• _Çalışma Talimatı_: BOP üzerine metinde "Saddam'ın içine düştüğü" ile "ışık yakması oldu." arasındaki kısmı, ikisi de dahil olmak üzere, "perde arkasında" ifadesini "gizlice" ile değiştirerek yeniden yazın.

• _Verilen Metin_:
▼

Büyük Ortadoğu Projesi (BOP) kapsamında bulunan 22 İslam ülkesini etnik ve mezhepsel olarak parça parça bölmeyi hedefleyen ABD, son yaşanan gelişmelere bakılırsa bu böldüğü parçaları da parçalamanın hesabını güdüyor. 25 Eylül bağımsızlık referandumu sonrası Irak'ın kuzeyinde yaşananlar bunu açıkça gösterdiği gibi, Suriye'nin kuzeyinde de benzer bir adımın siyalleri Batı basınında ifade ediliyor.
Saddam'ın içine düştüğü tuzak, nasıl Kuveyt'e yapacağı operasyona ABD'nin perde arkasında yeşil ışık yakması olduysa; Barzani'nin tuzağı da görünüşte refranduma izin vermeyen ABD'nin perde arkasında yine yeşil ışık yakması oldu.
25 Eylül sonrası düğmeye basıldı ve Barzani'nin bölgesel yönetimde en güçlü ortağı olan Talabani'nin KYB'si bir anda yolları ayırdı.
KYB'li peşmergelerin Irak Merkezi Hükümetle anlaşmaya vararak Kerkük, Mahmur, Sincar gibi tartışmalı bölgelerden çekilmesi bu bölgelerdeki Barzani hakimiyetini bitirdi.
KYB, peşmergenin tartışmalı bölgelerden çekilmesinin suçunun da Barzani'ye ait olduğunu açıkladı. Ayrıca, dün de ifade ettiğimiz gibi, bölgesel yönetimin en güçlü partilerinden olan Goran Hareketi üyesi ve aynı zamanda peşmerge meclisinin de halen başkanı olan Yusuf Muhammed, Barzani'yi istifaya çağırdı.

▲

• _Veri Kümesi Satırları_:
▼

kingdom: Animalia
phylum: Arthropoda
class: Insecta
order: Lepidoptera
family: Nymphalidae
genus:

▲

• _Problem Çözümü_:
Saddam'ın içine düştüğü tuzak, nasıl Kuveyt'e yapacağı operasyona ABD'nin gizlice yeşil ışık yakması olduysa; Barzani'nin tuzağı da görünüşte refranduma izin vermeyen ABD'nin gizlice yine yeşil ışık yakması oldu.